Bigelow Aerospace - Las Vegas - Soars with Private Space Station Deals
A private space company offering room on inflatable space habitats for research has found a robust international market, with eager clients signing up from space agencies, government departments and research groups.
Space entrepreneur Robert Bigelow, chief of Bigelow Aerospace, has been busy marketing his private space modules, an outreach effort leading to six deals being signed with clients this year.
The deals, in the form of memorandums of understanding, involve Japan, the Netherlands, Singapore, Sweden, Australia and the United Kingdom.
"These are countries that do not want to be hostage to just what the International Space Station may or may not deliver," Bigelow told SPACE.com in an exclusive interview. [Bigelow Aerospace plans private moon bases.]
Bigelow founded Bigelow Aerospace in 1999, headquartered in Las Vegas, drawing upon his construction, real estate, and hotel savvy to forge the use of expandable space structures. To date, he has spent more than $200 million to hammer out his business plan for space.
Steel in the air
Some of that private cash was spent to hurl two of his firm's prototype expandable space modules into orbit. The company's Genesis 1 and Genesis 2 test modules, lofted in July 2006 and in June 2007, served as forerunners to ever-larger and human-rated space structures.
More recently, some $20 million of Bigelow's cash has flowed into a sprawling, 185,000 square-foot expansion to his North Las Vegas facilities, a building that enables the churning out of bigger space habitats.
"That expansion is currently under way. We broke ground a few months ago. We've got a lot of steel in the air," Bigelow said. But more newsworthy, he said, is the signing of memorandums of understanding to make use of the company's expandable space structures.
"I'm also in the middle of developing a new client leasing guide that will be available toward the end of the year. It will have new and exciting pricing opportunities that are very dramatic," Bigelow said."We want to open up the window and doors for a lot of participation for folks that need to spend less."
Robust and global
A question that continues to float through the halls of NASA and the Congress: Is there a commercial market for utilizing space?

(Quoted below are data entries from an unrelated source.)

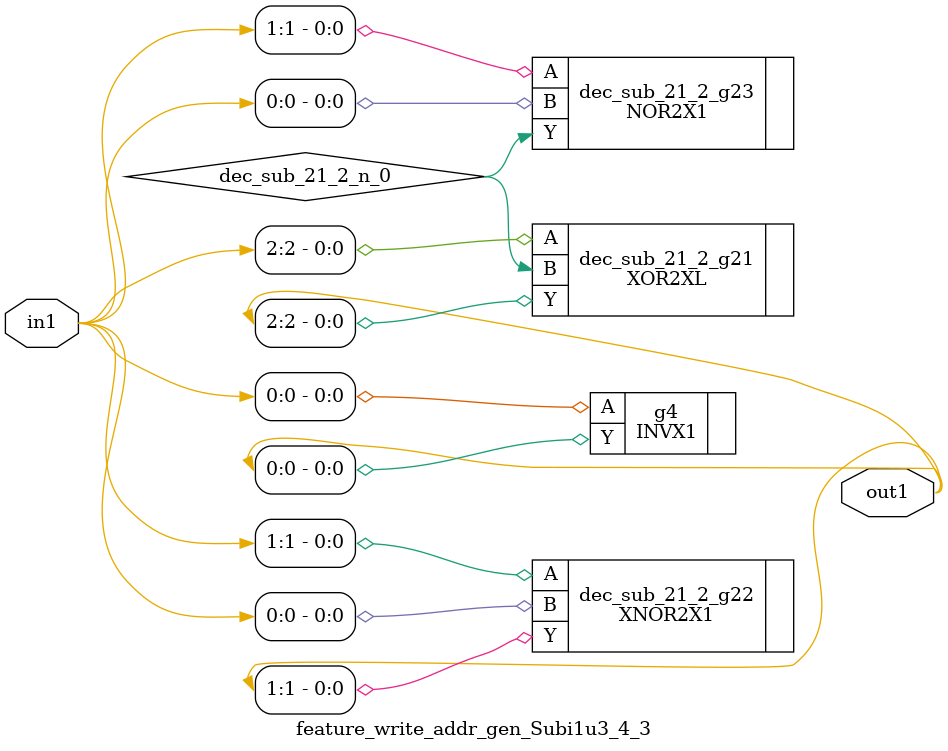
<source format=v>
`timescale 1ps / 1ps


module feature_write_addr_gen_Subi1u3_4_3(in1, out1);
  input [2:0] in1;
  output [2:0] out1;
  wire [2:0] in1;
  wire [2:0] out1;
  wire dec_sub_21_2_n_0;
  INVX1 g4(.A (in1[0]), .Y (out1[0]));
  XOR2XL dec_sub_21_2_g21(.A (in1[2]), .B (dec_sub_21_2_n_0), .Y
       (out1[2]));
  XNOR2X1 dec_sub_21_2_g22(.A (in1[1]), .B (in1[0]), .Y (out1[1]));
  NOR2X1 dec_sub_21_2_g23(.A (in1[1]), .B (in1[0]), .Y
       (dec_sub_21_2_n_0));
endmodule



</source>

"We've got a very certain and loud answer to that. Not only is there a commercial market, but it's a one that's robust and global," said Michael Gold, director of Washington, D.C., operations and business growth for Bigelow Aerospace.
The memorandums have been signed with what Gold said the firm terms as "sovereign clients" – the result of a relatively modest effort to pulse "international astronautics opportunities" with countries large and small.
Bigelow said what they have found is a hunger by clients to do activities in space far beyond just microgravity experimentation.
"That is what this new leasing guide is going to expose," Bigelow said. "It's encouraging to see the enthusiasm. They all have different reasons, different ways in which they see using our facilities — what I call 'dynamic assets' in the new leasing guide — to benefit them. It can change the face of a nation."